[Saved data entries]
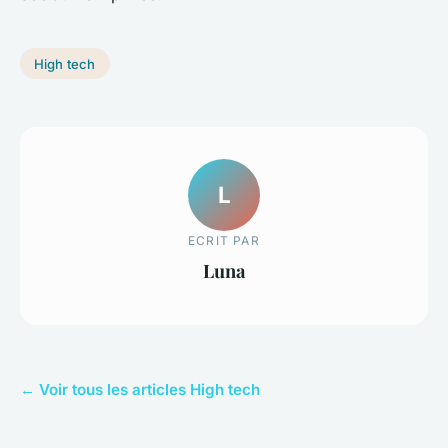
High tech
L
ECRIT PAR
Luna
← Voir tous les articles High tech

Task brief: Render the lines above as a JSON list of strings, with one string for each line and any blank lines left out. Leave the pictures out of the answer.

Expected answer:
[
  "High tech",
  "L",
  "ECRIT PAR",
  "Luna",
  "← Voir tous les articles High tech"
]